During his landmark comments Senator Mitchell recalled his visit to Omagh Leisure Centre with President Clinton days after the attack, and the powerful effect of meeting with victims’ families for several hours.
He spoke of his admiration for Claire Bowes (nee Gallagher) who lost her sight in the explosion, and Michael Monaghan who tragically lost three generations of his family “and a fourth one on the way” to the Real IRA bombers.
Addressing the survivors, he said, “It’s an enormous tragedy and failure of the justice system that no one has ever spent a day in prison for this terrible atrocity.
“I’m completely sympathetic with the victims, their anger and their outrage at that,” he added.
“To think that some murderer who – I can’t even begin to think what could be in anyone’s mind – doing something like this, would cause so much devastation and damage. And for no one to spend a day in prison for that.
“There remains an enormous failure.”
Senator Mitchell claimed a special connection to the town, while taking part in the discussion on sustaining peace and economic stability for Northern Ireland.

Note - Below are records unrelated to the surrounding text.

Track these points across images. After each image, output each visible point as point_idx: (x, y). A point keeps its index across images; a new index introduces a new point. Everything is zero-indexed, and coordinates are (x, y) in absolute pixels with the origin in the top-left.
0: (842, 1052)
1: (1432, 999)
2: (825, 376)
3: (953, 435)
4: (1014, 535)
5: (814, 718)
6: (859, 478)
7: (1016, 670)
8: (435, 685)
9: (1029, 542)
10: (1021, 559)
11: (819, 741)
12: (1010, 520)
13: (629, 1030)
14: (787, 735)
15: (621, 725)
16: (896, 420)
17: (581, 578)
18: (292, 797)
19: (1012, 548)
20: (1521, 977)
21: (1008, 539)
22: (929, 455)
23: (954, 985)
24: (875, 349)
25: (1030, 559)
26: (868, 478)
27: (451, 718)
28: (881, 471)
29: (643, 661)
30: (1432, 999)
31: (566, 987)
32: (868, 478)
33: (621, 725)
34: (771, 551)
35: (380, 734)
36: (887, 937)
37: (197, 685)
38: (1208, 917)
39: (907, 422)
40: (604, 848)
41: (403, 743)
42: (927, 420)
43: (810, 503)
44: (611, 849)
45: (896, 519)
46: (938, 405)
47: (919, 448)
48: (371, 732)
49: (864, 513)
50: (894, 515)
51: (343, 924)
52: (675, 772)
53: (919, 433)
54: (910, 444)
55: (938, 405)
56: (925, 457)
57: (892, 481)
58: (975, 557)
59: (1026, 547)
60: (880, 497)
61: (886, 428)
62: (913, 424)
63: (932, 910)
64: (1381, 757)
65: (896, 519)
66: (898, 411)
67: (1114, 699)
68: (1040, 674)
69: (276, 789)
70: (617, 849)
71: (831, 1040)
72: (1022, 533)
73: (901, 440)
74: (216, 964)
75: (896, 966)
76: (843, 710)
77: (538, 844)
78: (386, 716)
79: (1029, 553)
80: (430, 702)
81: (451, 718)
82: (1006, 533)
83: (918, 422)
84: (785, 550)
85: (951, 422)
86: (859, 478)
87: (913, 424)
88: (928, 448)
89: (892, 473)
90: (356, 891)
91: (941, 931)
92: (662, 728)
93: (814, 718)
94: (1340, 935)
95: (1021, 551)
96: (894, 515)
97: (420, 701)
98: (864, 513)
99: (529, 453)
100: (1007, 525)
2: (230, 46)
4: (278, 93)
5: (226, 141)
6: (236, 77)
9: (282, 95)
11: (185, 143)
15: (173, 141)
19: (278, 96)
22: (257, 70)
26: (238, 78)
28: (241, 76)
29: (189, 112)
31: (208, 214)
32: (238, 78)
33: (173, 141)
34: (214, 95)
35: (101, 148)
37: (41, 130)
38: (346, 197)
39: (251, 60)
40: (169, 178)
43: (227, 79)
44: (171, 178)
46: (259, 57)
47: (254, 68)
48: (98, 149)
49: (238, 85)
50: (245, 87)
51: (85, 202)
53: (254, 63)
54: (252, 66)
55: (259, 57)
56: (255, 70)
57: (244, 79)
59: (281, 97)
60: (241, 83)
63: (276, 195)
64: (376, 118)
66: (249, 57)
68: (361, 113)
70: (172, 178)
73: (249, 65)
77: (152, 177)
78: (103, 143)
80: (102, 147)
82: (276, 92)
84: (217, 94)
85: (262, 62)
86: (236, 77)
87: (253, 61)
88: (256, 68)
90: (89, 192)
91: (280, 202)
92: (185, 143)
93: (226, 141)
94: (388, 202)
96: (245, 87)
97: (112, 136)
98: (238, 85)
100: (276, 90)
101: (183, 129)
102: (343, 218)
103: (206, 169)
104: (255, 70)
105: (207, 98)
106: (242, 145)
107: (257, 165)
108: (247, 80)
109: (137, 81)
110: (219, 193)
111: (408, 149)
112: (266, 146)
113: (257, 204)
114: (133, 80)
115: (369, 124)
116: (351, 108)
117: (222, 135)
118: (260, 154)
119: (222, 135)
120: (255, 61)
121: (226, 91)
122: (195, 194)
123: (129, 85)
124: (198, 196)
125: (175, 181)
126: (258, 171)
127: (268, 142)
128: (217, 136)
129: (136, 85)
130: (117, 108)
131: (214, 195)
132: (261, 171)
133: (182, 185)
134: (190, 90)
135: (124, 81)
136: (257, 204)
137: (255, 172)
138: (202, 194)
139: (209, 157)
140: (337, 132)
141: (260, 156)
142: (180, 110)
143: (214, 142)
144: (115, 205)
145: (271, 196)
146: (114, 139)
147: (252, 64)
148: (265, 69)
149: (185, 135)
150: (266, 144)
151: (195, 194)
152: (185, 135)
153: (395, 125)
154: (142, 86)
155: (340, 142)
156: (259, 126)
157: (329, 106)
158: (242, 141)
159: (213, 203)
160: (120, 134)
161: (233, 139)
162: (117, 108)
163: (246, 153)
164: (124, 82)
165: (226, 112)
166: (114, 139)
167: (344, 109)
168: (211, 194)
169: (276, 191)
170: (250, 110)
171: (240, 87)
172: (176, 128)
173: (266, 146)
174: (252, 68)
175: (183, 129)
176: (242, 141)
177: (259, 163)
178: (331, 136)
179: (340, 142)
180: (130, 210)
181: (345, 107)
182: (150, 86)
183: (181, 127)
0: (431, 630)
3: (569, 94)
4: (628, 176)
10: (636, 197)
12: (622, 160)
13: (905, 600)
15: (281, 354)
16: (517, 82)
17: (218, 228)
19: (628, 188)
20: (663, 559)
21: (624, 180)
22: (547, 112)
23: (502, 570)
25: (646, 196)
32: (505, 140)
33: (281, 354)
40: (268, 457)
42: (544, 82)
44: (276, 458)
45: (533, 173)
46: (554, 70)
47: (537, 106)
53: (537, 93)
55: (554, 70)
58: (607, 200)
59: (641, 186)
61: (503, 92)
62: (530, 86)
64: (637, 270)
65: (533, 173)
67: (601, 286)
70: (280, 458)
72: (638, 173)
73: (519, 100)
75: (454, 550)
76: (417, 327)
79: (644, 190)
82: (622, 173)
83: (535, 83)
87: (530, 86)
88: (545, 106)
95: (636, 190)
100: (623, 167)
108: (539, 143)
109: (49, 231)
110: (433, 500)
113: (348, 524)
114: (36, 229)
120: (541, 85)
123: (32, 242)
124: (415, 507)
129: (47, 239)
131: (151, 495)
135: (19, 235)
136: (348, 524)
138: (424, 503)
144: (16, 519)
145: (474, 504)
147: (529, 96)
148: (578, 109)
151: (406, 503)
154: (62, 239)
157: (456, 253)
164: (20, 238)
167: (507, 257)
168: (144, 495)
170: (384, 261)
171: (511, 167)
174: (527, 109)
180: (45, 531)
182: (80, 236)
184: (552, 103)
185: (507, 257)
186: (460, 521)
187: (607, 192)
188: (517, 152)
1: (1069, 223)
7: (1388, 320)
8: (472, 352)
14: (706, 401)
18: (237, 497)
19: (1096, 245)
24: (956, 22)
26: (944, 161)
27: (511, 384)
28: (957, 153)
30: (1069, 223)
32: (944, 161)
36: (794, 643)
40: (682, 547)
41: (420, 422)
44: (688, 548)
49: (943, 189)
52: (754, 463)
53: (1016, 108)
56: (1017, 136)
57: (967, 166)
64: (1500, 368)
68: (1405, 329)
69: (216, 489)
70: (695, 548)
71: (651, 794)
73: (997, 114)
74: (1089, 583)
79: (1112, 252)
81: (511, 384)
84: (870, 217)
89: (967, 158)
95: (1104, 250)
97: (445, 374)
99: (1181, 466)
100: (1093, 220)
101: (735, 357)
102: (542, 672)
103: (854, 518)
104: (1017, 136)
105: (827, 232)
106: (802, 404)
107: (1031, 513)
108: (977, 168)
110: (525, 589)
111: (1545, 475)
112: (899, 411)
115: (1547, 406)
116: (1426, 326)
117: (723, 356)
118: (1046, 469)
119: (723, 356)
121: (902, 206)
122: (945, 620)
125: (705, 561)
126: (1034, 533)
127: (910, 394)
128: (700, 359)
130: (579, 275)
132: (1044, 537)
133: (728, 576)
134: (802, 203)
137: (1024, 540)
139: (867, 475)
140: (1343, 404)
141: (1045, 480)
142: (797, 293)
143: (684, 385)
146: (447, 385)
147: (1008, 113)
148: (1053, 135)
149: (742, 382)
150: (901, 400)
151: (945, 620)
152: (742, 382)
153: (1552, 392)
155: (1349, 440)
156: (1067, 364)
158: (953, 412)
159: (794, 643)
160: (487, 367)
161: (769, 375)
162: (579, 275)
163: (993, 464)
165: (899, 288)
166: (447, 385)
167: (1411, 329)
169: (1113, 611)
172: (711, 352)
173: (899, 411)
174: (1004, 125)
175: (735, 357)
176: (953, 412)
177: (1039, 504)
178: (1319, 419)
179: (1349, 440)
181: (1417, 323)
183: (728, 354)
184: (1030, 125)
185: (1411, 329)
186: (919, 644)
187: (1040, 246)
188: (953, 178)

“It was such an awful, awful incident” he told the Irish-American audience. “I feel it personally, because I’ve been back to Omagh several times. And it’s such a terrible failure of the system.”
The former Maine politician and lawyer revealed in a recent book that he named his newborn daughter Claire, after being inspired by Omagh survivor and aspiring pianist, Claire Bowes (nee Gallagher).
Mr Mitchell who famously chaired the 1998 peace negotiations spoke on the Washington panel made up of former and current US Envoys to Northern Ireland from the Clinton, Bush and Obama White Houses.
The panel was contacted in the US capital by members of the Omagh Support and Self Help Group, whose question about the role of victims groups and justice after Good Friday dominated Tuesday’s wide ranging discussion.